Призрачно все
Еще не закончился гоголевский год, а театр «Балтийский дом» уже празднует чеховский. Причем весьма занятным фестивальным проектом под названием «Дуэль». На афише сошлись два петербургских «Иванова» («Такого театра» и «Небольшого драматического театра»), две «Чайки» (красноярская и пермская), два «Вишневых сада» (казанский и екатеринбургский), «Три сестры» в двух интерпретациях — новосибирской и ульяновской. Особняком стоят два «Дяди Вани» — по причине выдающихся художественных достоинств и радикальности режиссерских взглядов на классику. Об александринском «Дяде Ване» (режиссер — Андрей Щербан), который по ходу действия перемещается из театрального зала, воспроизведенного на сцене, в натуральную грязь да под проливной дождь, «Афиша» уже рассказывала. К восприятию вахтанговского спектакля зрителей стоит подготовить.
Начать с того, что поставил его литовец Римас Туминас, против которого весь прошлый сезон интриговали старейшины театра во главе с Юрием Яковлевым, а он не только остался на посту худрука, но и выпустил на сцену спектакль, который оправдывает само существование этой сцены. Известно, как вахтанговцы гордятся своей традицией, отличной от мхатовской школы переживания. Но куда меньше известно, в чем, собственно, отличия и что знаменитая традиция представляет собой сегодня. До Туминаса только один режиссер на моей памяти сумел предложить вахтанговцам рисунок, в котором свойства этой актерской школы проступили отчетливо и выпукло, — это был Владимир Мирзоев.
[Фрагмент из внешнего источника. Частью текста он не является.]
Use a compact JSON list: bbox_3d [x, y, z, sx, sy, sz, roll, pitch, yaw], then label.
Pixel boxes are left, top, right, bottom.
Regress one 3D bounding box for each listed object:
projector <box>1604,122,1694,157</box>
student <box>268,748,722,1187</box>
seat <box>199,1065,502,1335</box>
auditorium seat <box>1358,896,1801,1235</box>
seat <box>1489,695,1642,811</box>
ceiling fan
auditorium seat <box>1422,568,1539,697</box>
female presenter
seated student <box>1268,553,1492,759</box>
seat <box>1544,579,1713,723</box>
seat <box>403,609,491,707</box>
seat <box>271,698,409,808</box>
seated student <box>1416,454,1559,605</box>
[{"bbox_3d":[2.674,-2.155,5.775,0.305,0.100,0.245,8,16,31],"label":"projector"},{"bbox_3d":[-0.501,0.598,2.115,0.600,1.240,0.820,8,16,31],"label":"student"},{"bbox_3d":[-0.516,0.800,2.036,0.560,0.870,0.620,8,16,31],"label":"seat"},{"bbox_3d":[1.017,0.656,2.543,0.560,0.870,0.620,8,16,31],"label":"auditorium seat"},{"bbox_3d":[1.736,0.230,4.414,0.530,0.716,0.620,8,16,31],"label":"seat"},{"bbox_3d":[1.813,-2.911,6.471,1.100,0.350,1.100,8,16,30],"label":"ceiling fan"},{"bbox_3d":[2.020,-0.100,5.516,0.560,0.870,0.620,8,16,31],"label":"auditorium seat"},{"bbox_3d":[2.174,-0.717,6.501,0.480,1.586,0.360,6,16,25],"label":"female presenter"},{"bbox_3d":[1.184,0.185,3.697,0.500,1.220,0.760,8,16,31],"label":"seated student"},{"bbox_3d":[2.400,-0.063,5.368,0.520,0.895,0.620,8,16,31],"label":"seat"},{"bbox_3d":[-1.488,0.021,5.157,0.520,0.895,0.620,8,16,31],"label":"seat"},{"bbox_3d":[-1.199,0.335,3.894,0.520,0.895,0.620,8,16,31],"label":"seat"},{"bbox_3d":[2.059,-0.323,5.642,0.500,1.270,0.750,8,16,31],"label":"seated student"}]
Но его спектакли так и не стали хлебом труппы, страдающей не только комплексом избранности, но и суровой ксенофобией. Всякий, кто не был воспитан на Арбате, для вахтанговцев — чужак. А Туминас — чужак вдвойне: он не только не вахтанговец, но даже и не русский.
Между тем спектакль Туминаса словно для демонстрации этой традиции и предназначен. Он берет Чехова — драматургическую первооснову школы переживания, но ставит его в духе вахтанговского фантастического реализма, о котором, впрочем, приходится судить только по книжкам. В его «Дяде Ване» нет быта, а только его символы: продавленный диван, обтреханный стол, который сгодится и для обеда, и для работы, ржавый плуг, который используют как снаряд для подвижных игр. Первые, кого мы видим, когда раздвигается занавес, — хохотливая нянька, наряженная этакой Пиковой дамой, и доктор Астров. Они вспоминают минувшие дни, умерших, и когда к ним присоединяется помятый Войницкий, в сумерках, сгущенных минималистическими аккордами Фаустаса Латенаса, начинается спиритический сеанс. Из тумана — читай из прошлого, на страже которого разлегся огромный каменный лев, выступают и надвигаются на зрителей профессор Серебряков и его фантасмагорическая свита. Минуту спустя не остается сомнений, к кому именно старая ворожея вызывала доктора: это Войницкий, в минуту затмения задавшийся вопросом, зачем он жил. Серебряков, которого Владимир Симонов играет памятником себе самому; Елена Андреевна, холодная, как парковая скульптура (Анна Дубровская), «галка маман», у Людмилы Максаковой ставшая декаденткой, отправляющей культ Серебрякова; приживалка Телегин (Юрий Красков), комично копирующий серебряковские величественные жесты, — весь этот театр теней возник по воле Войницкого.
Актеры с балетной остротой исполняют гротески, заостренные словно для того, чтобы оттенить его живую, мятущуюся сущность. Войницкого играет Сергей Маковецкий, и это единственный, кому Туминас дал жить своей жизнью в железобетонной режиссерской постройке. Маковецкий играет, постепенно входя в пике; он заговаривает тени, словно пытается заставить их вернуться к жизни, чтобы переиграть ее набело. Он стреляет в Серебрякова, а тот идет на него, расставив руки. «Промахнулся», — поражается Войницкий, выпустив пулю прямо в грудь командору-Серебрякову, а тот и бровью не ведет. «Отстаньте. Это, наконец, противно», — отмахивается от него Елена Андреевна с брезгливостью привидения, которое тошнит от человеческого духа. В финале тени снова истаивают в тумане, забрав с собой и самого медиума.
Маковецкий — грандиозный актер, когда он выходит на сцену, ко всякому будь готов. И все же оторопь берет, когда видишь, как Войницкий коченеет посреди сцены. Соня силой открывает ему глаза и натягивает на омертвелое лицо улыбку. И он пятится назад и тоже тает в прошлом.